(Collection entries)
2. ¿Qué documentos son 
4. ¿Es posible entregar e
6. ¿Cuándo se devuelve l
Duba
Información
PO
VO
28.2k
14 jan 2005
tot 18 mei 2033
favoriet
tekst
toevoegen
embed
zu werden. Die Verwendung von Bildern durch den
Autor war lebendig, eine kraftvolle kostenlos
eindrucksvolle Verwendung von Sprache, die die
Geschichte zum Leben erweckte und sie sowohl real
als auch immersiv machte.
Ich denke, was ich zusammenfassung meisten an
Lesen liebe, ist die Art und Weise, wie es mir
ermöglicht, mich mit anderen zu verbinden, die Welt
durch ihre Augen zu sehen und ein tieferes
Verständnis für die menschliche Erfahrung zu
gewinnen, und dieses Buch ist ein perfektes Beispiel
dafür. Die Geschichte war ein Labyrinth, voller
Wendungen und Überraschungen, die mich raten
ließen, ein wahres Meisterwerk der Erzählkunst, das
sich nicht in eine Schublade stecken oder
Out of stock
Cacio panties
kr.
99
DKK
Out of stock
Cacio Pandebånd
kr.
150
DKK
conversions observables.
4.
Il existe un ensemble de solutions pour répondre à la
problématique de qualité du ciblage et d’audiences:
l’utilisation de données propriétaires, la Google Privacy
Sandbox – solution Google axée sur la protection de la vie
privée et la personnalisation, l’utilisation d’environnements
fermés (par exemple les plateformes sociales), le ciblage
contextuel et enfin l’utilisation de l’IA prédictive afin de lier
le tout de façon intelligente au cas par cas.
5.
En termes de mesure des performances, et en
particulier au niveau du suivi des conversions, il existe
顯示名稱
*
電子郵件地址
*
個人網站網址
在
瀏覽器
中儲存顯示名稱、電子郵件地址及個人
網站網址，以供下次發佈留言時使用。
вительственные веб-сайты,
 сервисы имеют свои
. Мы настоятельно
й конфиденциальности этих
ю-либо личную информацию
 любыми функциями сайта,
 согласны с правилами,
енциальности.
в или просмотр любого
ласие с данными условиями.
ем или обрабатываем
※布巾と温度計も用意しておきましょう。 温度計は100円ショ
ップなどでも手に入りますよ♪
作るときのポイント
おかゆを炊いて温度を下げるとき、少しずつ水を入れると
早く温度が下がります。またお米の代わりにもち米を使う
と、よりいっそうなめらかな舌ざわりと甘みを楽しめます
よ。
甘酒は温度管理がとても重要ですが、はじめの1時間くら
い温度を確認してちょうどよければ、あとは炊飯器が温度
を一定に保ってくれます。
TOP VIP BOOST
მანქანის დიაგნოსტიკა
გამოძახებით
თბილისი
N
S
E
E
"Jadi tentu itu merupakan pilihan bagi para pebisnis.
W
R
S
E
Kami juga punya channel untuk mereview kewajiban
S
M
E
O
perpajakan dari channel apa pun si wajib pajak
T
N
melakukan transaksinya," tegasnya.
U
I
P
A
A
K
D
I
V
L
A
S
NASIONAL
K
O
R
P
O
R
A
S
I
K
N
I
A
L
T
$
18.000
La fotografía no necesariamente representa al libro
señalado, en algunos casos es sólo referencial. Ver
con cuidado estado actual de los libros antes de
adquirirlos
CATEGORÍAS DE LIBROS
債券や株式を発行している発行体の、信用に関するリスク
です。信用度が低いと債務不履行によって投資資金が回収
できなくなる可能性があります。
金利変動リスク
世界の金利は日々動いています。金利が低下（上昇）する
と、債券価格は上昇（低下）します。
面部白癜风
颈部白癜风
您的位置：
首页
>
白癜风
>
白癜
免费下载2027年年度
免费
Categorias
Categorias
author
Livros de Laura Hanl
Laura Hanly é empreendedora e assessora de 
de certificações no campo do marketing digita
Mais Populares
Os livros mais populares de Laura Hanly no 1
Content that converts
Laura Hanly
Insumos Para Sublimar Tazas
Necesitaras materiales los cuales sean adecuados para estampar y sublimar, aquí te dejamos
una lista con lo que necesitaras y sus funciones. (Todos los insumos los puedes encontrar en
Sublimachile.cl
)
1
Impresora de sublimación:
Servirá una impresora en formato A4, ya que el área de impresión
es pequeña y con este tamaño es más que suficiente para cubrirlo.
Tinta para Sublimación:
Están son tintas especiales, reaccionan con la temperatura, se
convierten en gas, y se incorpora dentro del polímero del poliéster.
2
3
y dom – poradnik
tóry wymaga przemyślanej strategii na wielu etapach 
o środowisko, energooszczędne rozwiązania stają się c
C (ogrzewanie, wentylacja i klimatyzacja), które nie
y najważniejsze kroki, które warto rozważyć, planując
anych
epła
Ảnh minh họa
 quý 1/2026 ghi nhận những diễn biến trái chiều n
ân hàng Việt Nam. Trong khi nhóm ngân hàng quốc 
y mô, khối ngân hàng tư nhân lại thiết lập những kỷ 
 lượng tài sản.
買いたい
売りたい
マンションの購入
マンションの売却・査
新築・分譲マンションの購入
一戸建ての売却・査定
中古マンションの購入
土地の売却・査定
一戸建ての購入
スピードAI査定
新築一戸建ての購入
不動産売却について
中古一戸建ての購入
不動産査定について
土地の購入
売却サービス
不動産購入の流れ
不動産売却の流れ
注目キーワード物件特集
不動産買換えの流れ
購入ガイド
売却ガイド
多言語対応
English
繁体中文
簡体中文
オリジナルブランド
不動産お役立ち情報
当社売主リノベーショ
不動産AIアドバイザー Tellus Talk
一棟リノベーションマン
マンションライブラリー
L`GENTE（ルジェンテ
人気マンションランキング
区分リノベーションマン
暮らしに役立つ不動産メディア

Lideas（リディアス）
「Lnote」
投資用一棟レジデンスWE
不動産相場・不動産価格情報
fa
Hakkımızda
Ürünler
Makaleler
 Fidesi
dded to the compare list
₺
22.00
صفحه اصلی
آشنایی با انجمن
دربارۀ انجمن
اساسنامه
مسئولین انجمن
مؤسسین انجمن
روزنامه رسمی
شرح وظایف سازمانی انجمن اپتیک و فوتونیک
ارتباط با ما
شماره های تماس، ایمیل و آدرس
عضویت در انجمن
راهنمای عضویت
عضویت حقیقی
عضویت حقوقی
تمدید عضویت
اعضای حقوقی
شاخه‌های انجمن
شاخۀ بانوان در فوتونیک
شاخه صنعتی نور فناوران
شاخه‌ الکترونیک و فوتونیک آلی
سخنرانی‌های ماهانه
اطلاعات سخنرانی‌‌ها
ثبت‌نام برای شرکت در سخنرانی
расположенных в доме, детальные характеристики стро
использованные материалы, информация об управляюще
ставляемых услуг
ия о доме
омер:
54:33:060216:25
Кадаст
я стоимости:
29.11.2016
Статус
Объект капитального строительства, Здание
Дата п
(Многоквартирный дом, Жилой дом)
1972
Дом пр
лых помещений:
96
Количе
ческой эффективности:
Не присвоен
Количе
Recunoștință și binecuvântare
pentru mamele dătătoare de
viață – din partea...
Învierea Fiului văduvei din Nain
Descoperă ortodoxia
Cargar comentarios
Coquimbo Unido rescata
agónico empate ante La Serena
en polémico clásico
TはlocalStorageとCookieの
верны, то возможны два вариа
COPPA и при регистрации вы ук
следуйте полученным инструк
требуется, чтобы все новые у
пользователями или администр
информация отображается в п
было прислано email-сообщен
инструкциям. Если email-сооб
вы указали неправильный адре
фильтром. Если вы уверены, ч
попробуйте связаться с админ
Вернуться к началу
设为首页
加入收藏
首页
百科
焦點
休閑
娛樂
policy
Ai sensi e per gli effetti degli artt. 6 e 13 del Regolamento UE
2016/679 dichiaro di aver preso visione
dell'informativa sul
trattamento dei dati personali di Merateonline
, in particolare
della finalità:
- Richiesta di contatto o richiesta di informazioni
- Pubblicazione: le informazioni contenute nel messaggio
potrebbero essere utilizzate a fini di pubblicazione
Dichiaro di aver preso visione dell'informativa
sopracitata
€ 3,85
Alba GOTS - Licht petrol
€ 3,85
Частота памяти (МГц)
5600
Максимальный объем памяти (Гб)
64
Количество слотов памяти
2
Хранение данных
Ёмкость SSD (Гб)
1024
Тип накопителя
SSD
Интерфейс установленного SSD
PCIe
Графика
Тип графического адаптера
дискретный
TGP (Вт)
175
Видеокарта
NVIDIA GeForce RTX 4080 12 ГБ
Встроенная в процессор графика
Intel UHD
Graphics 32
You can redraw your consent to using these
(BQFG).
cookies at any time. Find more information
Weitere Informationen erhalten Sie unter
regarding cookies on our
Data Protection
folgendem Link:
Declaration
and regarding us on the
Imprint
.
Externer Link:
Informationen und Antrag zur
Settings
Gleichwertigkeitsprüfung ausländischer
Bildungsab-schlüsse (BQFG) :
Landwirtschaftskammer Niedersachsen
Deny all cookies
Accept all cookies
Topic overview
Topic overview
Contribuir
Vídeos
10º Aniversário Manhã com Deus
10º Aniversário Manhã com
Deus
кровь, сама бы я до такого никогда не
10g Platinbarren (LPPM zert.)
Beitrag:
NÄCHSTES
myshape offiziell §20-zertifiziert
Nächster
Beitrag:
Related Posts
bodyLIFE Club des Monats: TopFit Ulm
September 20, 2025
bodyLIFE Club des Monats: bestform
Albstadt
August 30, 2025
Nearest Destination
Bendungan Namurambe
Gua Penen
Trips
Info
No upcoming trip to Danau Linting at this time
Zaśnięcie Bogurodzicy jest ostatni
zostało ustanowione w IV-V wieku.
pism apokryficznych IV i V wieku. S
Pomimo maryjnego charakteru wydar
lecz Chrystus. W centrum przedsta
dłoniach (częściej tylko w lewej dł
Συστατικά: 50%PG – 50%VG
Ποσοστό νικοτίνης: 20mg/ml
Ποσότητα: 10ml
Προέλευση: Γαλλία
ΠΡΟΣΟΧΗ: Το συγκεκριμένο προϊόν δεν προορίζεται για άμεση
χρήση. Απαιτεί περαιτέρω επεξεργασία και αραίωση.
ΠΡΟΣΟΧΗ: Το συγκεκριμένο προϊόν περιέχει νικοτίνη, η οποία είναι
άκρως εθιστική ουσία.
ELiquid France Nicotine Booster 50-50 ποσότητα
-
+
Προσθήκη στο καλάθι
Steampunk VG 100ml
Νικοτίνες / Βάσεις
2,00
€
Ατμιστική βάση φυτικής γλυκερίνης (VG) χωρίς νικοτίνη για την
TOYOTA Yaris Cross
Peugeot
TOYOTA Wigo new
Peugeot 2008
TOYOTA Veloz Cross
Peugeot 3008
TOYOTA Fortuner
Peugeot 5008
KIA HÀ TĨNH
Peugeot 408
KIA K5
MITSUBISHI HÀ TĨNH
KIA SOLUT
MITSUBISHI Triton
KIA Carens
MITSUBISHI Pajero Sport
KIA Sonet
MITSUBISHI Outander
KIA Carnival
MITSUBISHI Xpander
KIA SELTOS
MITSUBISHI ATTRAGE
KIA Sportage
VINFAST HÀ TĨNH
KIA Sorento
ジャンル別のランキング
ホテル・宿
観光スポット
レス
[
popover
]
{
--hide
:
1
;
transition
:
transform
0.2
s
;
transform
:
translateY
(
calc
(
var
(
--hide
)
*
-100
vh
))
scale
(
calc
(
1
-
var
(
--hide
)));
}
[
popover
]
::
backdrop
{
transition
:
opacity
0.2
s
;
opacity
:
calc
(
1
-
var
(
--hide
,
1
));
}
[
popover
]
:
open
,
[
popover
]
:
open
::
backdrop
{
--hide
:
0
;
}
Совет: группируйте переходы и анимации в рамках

ABOUT THIS EXERCISE -> Only the number is wanted: how many lines above include the word "durch"?

RESULT FOR THIS TASK -> 2